Ouverture des données : des effets encore difficiles à mesurer

Côté émulation et émergence de nouveaux sites ou d’applications, Infolocale ne dispose pas encore des chiffres précis. Idem concernant le volume d’utilisateurs des widgets proposés sur leur site. Seule certitude, plusieurs organismes, sites et startups identifiés utilisent régulièrement leurs données libres : les offices du tourisme breton ou la commune du Verger en Ille-et-Vilaine. C’est aussi le cas de mapado.com.

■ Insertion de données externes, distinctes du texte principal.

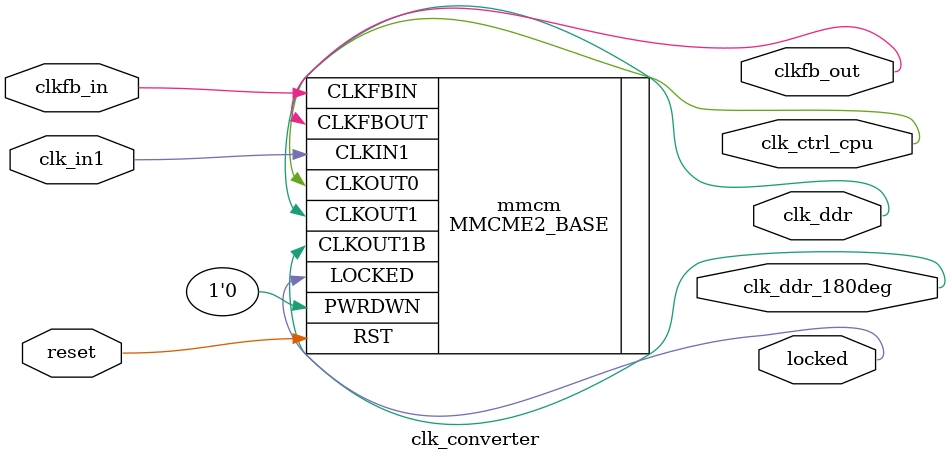
<source format=sv>
`timescale 1ns / 1ps

module clk_converter(
    input clk_in1,
    input reset,

    output clk_ctrl_cpu,
    output clk_ddr,
    output clk_ddr_180deg,

    output clkfb_out,
    input clkfb_in,

    output locked
);

MMCME2_BASE#(
    .DIVCLK_DIVIDE(4),
    .CLKFBOUT_MULT_F(49),
    .CLKIN1_PERIOD(20.000),     // 50MHz input clock
    .CLKOUT0_DIVIDE_F(7.5),     // 81.666667MHz output
    .CLKOUT1_DIVIDE(2)          // 306.250000MHz output
) mmcm(
    .CLKIN1(clk_in1),

    .CLKFBIN(clkfb_in),
    .CLKFBOUT(clkfb_out),

    .CLKOUT0(clk_ctrl_cpu),
    .CLKOUT1(clk_ddr),
    .CLKOUT1B(clk_ddr_180deg),

    .PWRDWN(1'b0),
    .RST(reset),
    .LOCKED(locked)
);

endmodule

</source>
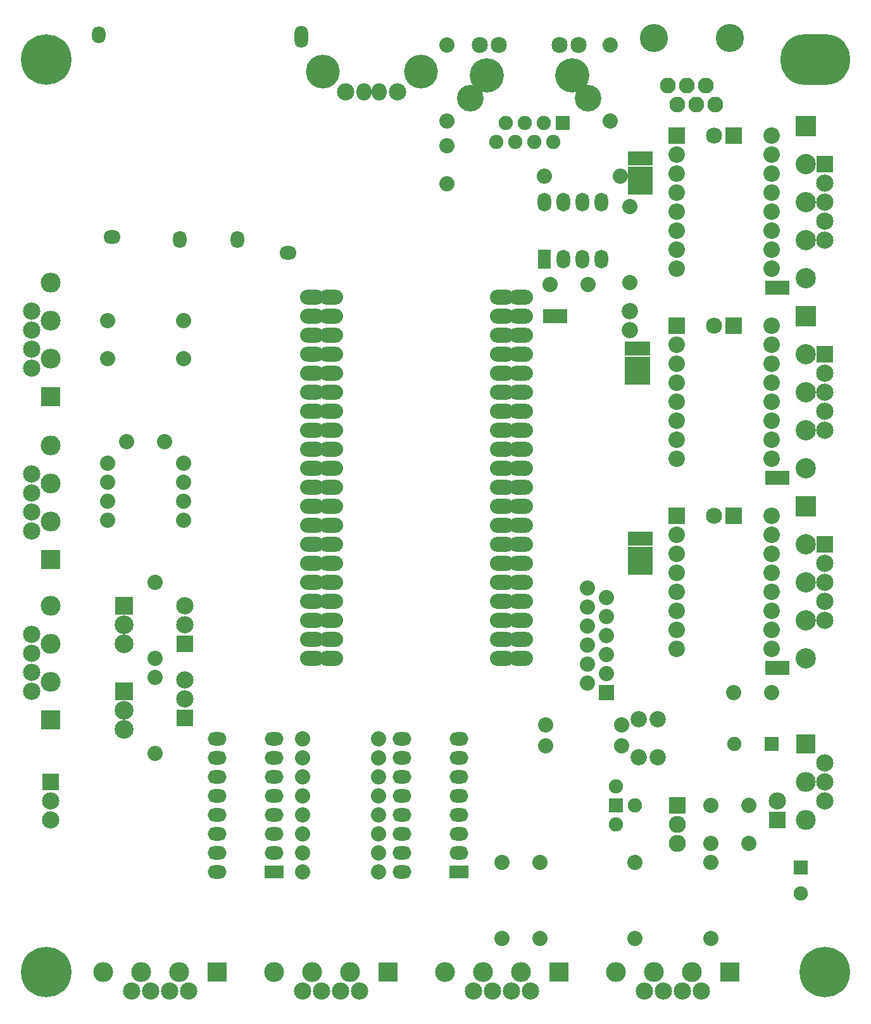
<source format=gbs>
G04 (created by PCBNEW-RS274X (2012-01-19 BZR 3256)-stable) date Fri 03 Jan 2014 10:12:11 AM CET*
G01*
G70*
G90*
%MOIN*%
G04 Gerber Fmt 3.4, Leading zero omitted, Abs format*
%FSLAX34Y34*%
G04 APERTURE LIST*
%ADD10C,0.006000*%
%ADD11R,0.071200X0.098700*%
%ADD12O,0.071200X0.098700*%
%ADD13C,0.090000*%
%ADD14R,0.090000X0.090000*%
%ADD15R,0.098700X0.071200*%
%ADD16O,0.098700X0.071200*%
%ADD17O,0.126300X0.079100*%
%ADD18R,0.067200X0.077000*%
%ADD19C,0.180000*%
%ADD20R,0.075000X0.075000*%
%ADD21C,0.075000*%
%ADD22C,0.140000*%
%ADD23C,0.085000*%
%ADD24C,0.080000*%
%ADD25C,0.086000*%
%ADD26C,0.098700*%
%ADD27R,0.094800X0.094800*%
%ADD28O,0.079100X0.090900*%
%ADD29C,0.090900*%
%ADD30C,0.177500*%
%ADD31R,0.085000X0.085000*%
%ADD32R,0.090900X0.090900*%
%ADD33C,0.083000*%
%ADD34C,0.148000*%
%ADD35R,0.080000X0.080000*%
%ADD36O,0.370400X0.266100*%
%ADD37C,0.266100*%
%ADD38R,0.086900X0.086900*%
%ADD39C,0.086900*%
%ADD40R,0.104600X0.104600*%
%ADD41C,0.104600*%
%ADD42R,0.106600X0.106600*%
%ADD43C,0.106600*%
%ADD44O,0.090400X0.070900*%
%ADD45O,0.070900X0.090400*%
%ADD46O,0.070900X0.117800*%
G04 APERTURE END LIST*
G54D10*
G54D11*
X40250Y-26500D03*
G54D12*
X41250Y-26500D03*
X42250Y-26500D03*
X43250Y-26500D03*
X43250Y-23500D03*
X42250Y-23500D03*
X41250Y-23500D03*
X40250Y-23500D03*
G54D13*
X47250Y-57250D03*
X47250Y-56250D03*
G54D14*
X47250Y-55250D03*
G54D15*
X26000Y-58750D03*
G54D16*
X26000Y-57750D03*
X26000Y-56750D03*
X26000Y-55750D03*
X26000Y-54750D03*
X26000Y-53750D03*
X26000Y-52750D03*
X26000Y-51750D03*
X23000Y-51750D03*
X23000Y-52750D03*
X23000Y-53750D03*
X23000Y-54750D03*
X23000Y-55750D03*
X23000Y-56750D03*
X23000Y-57750D03*
X23000Y-58750D03*
G54D15*
X35750Y-58750D03*
G54D16*
X35750Y-57750D03*
X35750Y-56750D03*
X35750Y-55750D03*
X35750Y-54750D03*
X35750Y-53750D03*
X35750Y-52750D03*
X35750Y-51750D03*
X32750Y-51750D03*
X32750Y-52750D03*
X32750Y-53750D03*
X32750Y-54750D03*
X32750Y-55750D03*
X32750Y-56750D03*
X32750Y-57750D03*
X32750Y-58750D03*
G54D17*
X39000Y-28500D03*
X39000Y-29500D03*
X39000Y-30500D03*
X39000Y-31500D03*
X39000Y-32500D03*
X39000Y-33500D03*
X39000Y-34500D03*
X39000Y-35500D03*
X39000Y-36500D03*
X39000Y-37500D03*
X39000Y-38500D03*
X39000Y-39500D03*
X39000Y-40500D03*
X39000Y-41500D03*
X39000Y-42500D03*
X39000Y-43500D03*
X39000Y-44500D03*
X39000Y-45500D03*
X39000Y-46500D03*
X39000Y-47500D03*
X28000Y-47500D03*
X28000Y-46500D03*
X28000Y-45500D03*
X28000Y-44500D03*
X28000Y-43500D03*
X28000Y-42500D03*
X28000Y-41500D03*
X28000Y-40500D03*
X28000Y-39500D03*
X28000Y-38500D03*
X28000Y-37500D03*
X28000Y-36500D03*
X28000Y-35500D03*
X28000Y-34500D03*
X28000Y-33500D03*
X28000Y-32500D03*
X28000Y-31500D03*
X28000Y-30500D03*
X28000Y-29500D03*
X28000Y-28500D03*
X29000Y-28500D03*
X29000Y-29500D03*
X29000Y-30500D03*
X29000Y-31500D03*
X29000Y-32500D03*
X29000Y-33500D03*
X29000Y-34500D03*
X29000Y-35500D03*
X29000Y-36500D03*
X29000Y-37500D03*
X29000Y-38500D03*
X29000Y-39500D03*
X29000Y-40500D03*
X29000Y-41500D03*
X29000Y-42500D03*
X29000Y-43500D03*
X29000Y-44500D03*
X29000Y-45500D03*
X29000Y-46500D03*
X29000Y-47500D03*
X38000Y-47500D03*
X38000Y-46500D03*
X38000Y-45500D03*
X38000Y-44500D03*
X38000Y-43500D03*
X38000Y-42500D03*
X38000Y-41500D03*
X38000Y-40500D03*
X38000Y-39500D03*
X38000Y-38500D03*
X38000Y-37500D03*
X38000Y-36500D03*
X38000Y-35500D03*
X38000Y-34500D03*
X38000Y-33500D03*
X38000Y-32500D03*
X38000Y-31500D03*
X38000Y-30500D03*
X38000Y-29500D03*
X38000Y-28500D03*
G54D18*
X41100Y-29500D03*
X40500Y-29500D03*
X52800Y-28000D03*
X52200Y-28000D03*
X52800Y-38000D03*
X52200Y-38000D03*
X52800Y-48000D03*
X52200Y-48000D03*
G54D19*
X37200Y-16850D03*
X41700Y-16850D03*
G54D20*
X41200Y-19350D03*
G54D21*
X40700Y-20350D03*
X40200Y-19350D03*
X39700Y-20350D03*
X39200Y-19350D03*
X38700Y-20350D03*
X38200Y-19350D03*
X37700Y-20350D03*
G54D22*
X42550Y-18050D03*
X36350Y-18050D03*
G54D23*
X42050Y-15250D03*
X41060Y-15250D03*
X37840Y-15250D03*
X36850Y-15250D03*
G54D24*
X50200Y-49300D03*
X52200Y-49300D03*
X20250Y-36100D03*
X18250Y-36100D03*
X35100Y-22550D03*
X35100Y-20550D03*
X51000Y-57250D03*
X49000Y-57250D03*
X51000Y-55250D03*
X49000Y-55250D03*
G54D25*
X44750Y-29250D03*
X44750Y-30250D03*
X45200Y-50700D03*
X46200Y-50700D03*
G54D20*
X52200Y-52000D03*
G54D21*
X50231Y-52000D03*
G54D20*
X53750Y-58500D03*
G54D21*
X53750Y-59878D03*
G54D26*
X18100Y-51250D03*
X18100Y-50250D03*
G54D27*
X18100Y-49250D03*
G54D26*
X18100Y-46750D03*
X18100Y-45750D03*
G54D27*
X18100Y-44750D03*
G54D28*
X30755Y-17720D03*
X31545Y-17720D03*
G54D29*
X29775Y-17720D03*
G54D30*
X28565Y-16650D03*
X33735Y-16650D03*
G54D29*
X32525Y-17720D03*
G54D25*
X45200Y-52700D03*
X46200Y-52700D03*
G54D18*
X45625Y-21200D03*
X44975Y-22750D03*
X44975Y-21200D03*
X45625Y-22000D03*
X44975Y-22000D03*
X45625Y-22750D03*
X45475Y-31200D03*
X44825Y-32750D03*
X44825Y-31200D03*
X45475Y-32000D03*
X44825Y-32000D03*
X45475Y-32750D03*
X45625Y-41200D03*
X44975Y-42750D03*
X44975Y-41200D03*
X45625Y-42000D03*
X44975Y-42000D03*
X45625Y-42750D03*
G54D31*
X50212Y-40000D03*
G54D23*
X49188Y-40000D03*
G54D31*
X50212Y-30000D03*
G54D23*
X49188Y-30000D03*
G54D31*
X50212Y-20000D03*
G54D23*
X49188Y-20000D03*
G54D32*
X14250Y-54000D03*
G54D29*
X14250Y-55000D03*
X14250Y-56000D03*
G54D32*
X21300Y-50650D03*
G54D29*
X21300Y-49650D03*
X21300Y-48650D03*
G54D32*
X21300Y-46750D03*
G54D29*
X21300Y-45750D03*
X21300Y-44750D03*
G54D33*
X47750Y-17375D03*
X48750Y-17375D03*
X46750Y-17375D03*
X49250Y-18375D03*
X48250Y-18375D03*
X47250Y-18375D03*
G54D34*
X46000Y-14875D03*
X50000Y-14875D03*
G54D24*
X45000Y-58250D03*
X45000Y-62250D03*
X27500Y-58750D03*
X31500Y-58750D03*
X27500Y-56750D03*
X31500Y-56750D03*
X40300Y-51000D03*
X44300Y-51000D03*
X49000Y-58250D03*
X49000Y-62250D03*
X27500Y-54750D03*
X31500Y-54750D03*
X27500Y-52750D03*
X31500Y-52750D03*
X27500Y-55750D03*
X31500Y-55750D03*
X27500Y-53750D03*
X31500Y-53750D03*
X27500Y-51750D03*
X31500Y-51750D03*
X19750Y-43500D03*
X19750Y-47500D03*
X19750Y-48500D03*
X19750Y-52500D03*
X21250Y-39250D03*
X17250Y-39250D03*
X17250Y-29750D03*
X21250Y-29750D03*
X44300Y-52100D03*
X40300Y-52100D03*
X44750Y-27750D03*
X44750Y-23750D03*
X35100Y-19250D03*
X35100Y-15250D03*
X43700Y-19250D03*
X43700Y-15250D03*
X44250Y-22150D03*
X40250Y-22150D03*
X27500Y-57750D03*
X31500Y-57750D03*
X40000Y-58250D03*
X40000Y-62250D03*
X38000Y-58250D03*
X38000Y-62250D03*
X21250Y-40250D03*
X17250Y-40250D03*
X21250Y-37250D03*
X17250Y-37250D03*
X17250Y-38250D03*
X21250Y-38250D03*
X17250Y-31750D03*
X21250Y-31750D03*
G54D35*
X43500Y-49300D03*
G54D24*
X42500Y-48800D03*
X43500Y-48300D03*
X42500Y-47800D03*
X43500Y-47300D03*
X42500Y-46800D03*
X43500Y-46300D03*
X42500Y-45800D03*
X43500Y-45300D03*
X42500Y-44800D03*
X43500Y-44300D03*
X42500Y-43800D03*
G54D36*
X54500Y-16000D03*
G54D37*
X55000Y-64000D03*
X14000Y-64000D03*
X14000Y-16000D03*
G54D38*
X47200Y-40000D03*
G54D39*
X47200Y-41000D03*
X47200Y-42000D03*
X47200Y-43000D03*
X47200Y-44000D03*
X47200Y-45000D03*
X47200Y-46000D03*
X47200Y-47000D03*
X52200Y-47000D03*
X52200Y-46000D03*
X52200Y-45000D03*
X52200Y-44000D03*
X52200Y-43000D03*
X52200Y-42000D03*
X52200Y-41000D03*
X52200Y-40000D03*
G54D38*
X47200Y-30000D03*
G54D39*
X47200Y-31000D03*
X47200Y-32000D03*
X47200Y-33000D03*
X47200Y-34000D03*
X47200Y-35000D03*
X47200Y-36000D03*
X47200Y-37000D03*
X52200Y-37000D03*
X52200Y-36000D03*
X52200Y-35000D03*
X52200Y-34000D03*
X52200Y-33000D03*
X52200Y-32000D03*
X52200Y-31000D03*
X52200Y-30000D03*
G54D38*
X47200Y-20000D03*
G54D39*
X47200Y-21000D03*
X47200Y-22000D03*
X47200Y-23000D03*
X47200Y-24000D03*
X47200Y-25000D03*
X47200Y-26000D03*
X47200Y-27000D03*
X52200Y-27000D03*
X52200Y-26000D03*
X52200Y-25000D03*
X52200Y-24000D03*
X52200Y-23000D03*
X52200Y-22000D03*
X52200Y-21000D03*
X52200Y-20000D03*
G54D40*
X23000Y-64000D03*
G54D41*
X21000Y-64000D03*
X19000Y-64000D03*
X17000Y-64000D03*
G54D29*
X21500Y-65000D03*
X20500Y-65000D03*
X19500Y-65000D03*
X18500Y-65000D03*
G54D40*
X14250Y-33750D03*
G54D41*
X14250Y-31750D03*
X14250Y-29750D03*
X14250Y-27750D03*
G54D29*
X13250Y-32250D03*
X13250Y-31250D03*
X13250Y-30250D03*
X13250Y-29250D03*
G54D40*
X32000Y-64000D03*
G54D41*
X30000Y-64000D03*
X28000Y-64000D03*
X26000Y-64000D03*
G54D29*
X30500Y-65000D03*
X29500Y-65000D03*
X28500Y-65000D03*
X27500Y-65000D03*
G54D40*
X50000Y-64000D03*
G54D41*
X48000Y-64000D03*
X46000Y-64000D03*
X44000Y-64000D03*
G54D29*
X48500Y-65000D03*
X47500Y-65000D03*
X46500Y-65000D03*
X45500Y-65000D03*
G54D40*
X41000Y-64000D03*
G54D41*
X39000Y-64000D03*
X37000Y-64000D03*
X35000Y-64000D03*
G54D29*
X39500Y-65000D03*
X38500Y-65000D03*
X37500Y-65000D03*
X36500Y-65000D03*
G54D40*
X14250Y-50750D03*
G54D41*
X14250Y-48750D03*
X14250Y-46750D03*
X14250Y-44750D03*
G54D29*
X13250Y-49250D03*
X13250Y-48250D03*
X13250Y-47250D03*
X13250Y-46250D03*
G54D40*
X14250Y-42300D03*
G54D41*
X14250Y-40300D03*
X14250Y-38300D03*
X14250Y-36300D03*
G54D29*
X13250Y-40800D03*
X13250Y-39800D03*
X13250Y-38800D03*
X13250Y-37800D03*
G54D32*
X52500Y-56000D03*
G54D29*
X52500Y-55000D03*
G54D20*
X44000Y-55250D03*
G54D21*
X44000Y-54250D03*
X44000Y-56250D03*
X45000Y-55250D03*
G54D42*
X54000Y-29500D03*
G54D43*
X54000Y-31500D03*
X54000Y-33500D03*
X54000Y-35500D03*
G54D32*
X55000Y-31500D03*
G54D29*
X55000Y-32500D03*
X55000Y-33500D03*
X55000Y-34500D03*
G54D43*
X54000Y-37500D03*
G54D29*
X55000Y-35500D03*
G54D42*
X54000Y-19500D03*
G54D43*
X54000Y-21500D03*
X54000Y-23500D03*
X54000Y-25500D03*
G54D32*
X55000Y-21500D03*
G54D29*
X55000Y-22500D03*
X55000Y-23500D03*
X55000Y-24500D03*
G54D43*
X54000Y-27500D03*
G54D29*
X55000Y-25500D03*
G54D42*
X54000Y-39500D03*
G54D43*
X54000Y-41500D03*
X54000Y-43500D03*
X54000Y-45500D03*
G54D32*
X55000Y-41500D03*
G54D29*
X55000Y-42500D03*
X55000Y-43500D03*
X55000Y-44500D03*
G54D43*
X54000Y-47500D03*
G54D29*
X55000Y-45500D03*
G54D24*
X40550Y-27850D03*
X42550Y-27850D03*
G54D44*
X26750Y-26182D03*
G54D45*
X24077Y-25465D03*
X21057Y-25465D03*
X16762Y-14717D03*
G54D44*
X17467Y-25323D03*
G54D46*
X27435Y-14820D03*
G54D40*
X54000Y-52000D03*
G54D41*
X54000Y-54000D03*
G54D29*
X55000Y-53000D03*
X55000Y-54000D03*
X55000Y-55000D03*
G54D41*
X54000Y-56000D03*
M02*

</source>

Installée à Lyon, cette startup de 13 salariés a été créée en 2012.
Pour Jerry Nieuviarts de Mapado, « la libération des données est une des raisons du départ de notre projet ». En Bretagne, Mapado s’appuie sur les bases de données d’infolocale.fr et sur celles des offices et du comité régional du tourisme. « Des événements nous remontent également via des bases nationales comme celle des billetteries Fnac, etc. ». S’il considère qu’avec plus d’une centaine de sources, leur site agrège et déduplique « la plus grosse base de données événementielle grand public au niveau national », Jerry Nieuviarts juge que les événements agrégés sur leur site ne représente 10% des événements réels. Pour lui, « l’atomisation des événements culturels reste très importante ».

Plus :
Collectivités : cible N°1. Les collectivités restent la première cible d’Infolocale.fr. « Après les médias, elles sont les premières réutilisatrices des données et les principales prescriptrices d’informations locales », juge Christian Debroize. Exemple ? La reprise de leur agenda par le Conseil général de Loire-Atlantique a permis d’augmenter « significativement » le taux de pénétration dans ce département qui cumule aujourd’hui 20% des annonces de l’agenda culturel d’Infolocale. Dans l’année qui vient, Infolocale espère voir la base de données débarquer sur les sites de 250 collectivités de l’Ouest, via un partenariat avec un prestataire web.

Plus :
Les 4730 annonces enregistrées le 11 février sur data.infolocale.fr proviennent principalement de Bretagne et Pays de la Loire. La couverture d’infolocale correspond à la diffusion des titres de presse quotidiens et hebdomadaires du groupe Sipa-Ouest France (Ouest-France, Presse océan, Le courrier de l’Ouest, Le Maine libre, Le petit Bleu, Le publicateur libre, etc.). En 2014, le site revendique 600 000 annonces d’évènements annuels et 80 000 organismes dont 60 000 associations.

Billets similaires :

One comment

  1. Millot /

    A une journée prêt vous auriez pu ajouter que depuis le 18 février, les données d’Infolocale sont maintenant disponibles dans l’application starbusmetro. Ainsi, chaque événement est associé dynamiquement à une desserte en transport en commun. Une forme de mashup de services pratiques de l’agglomération Rennaise.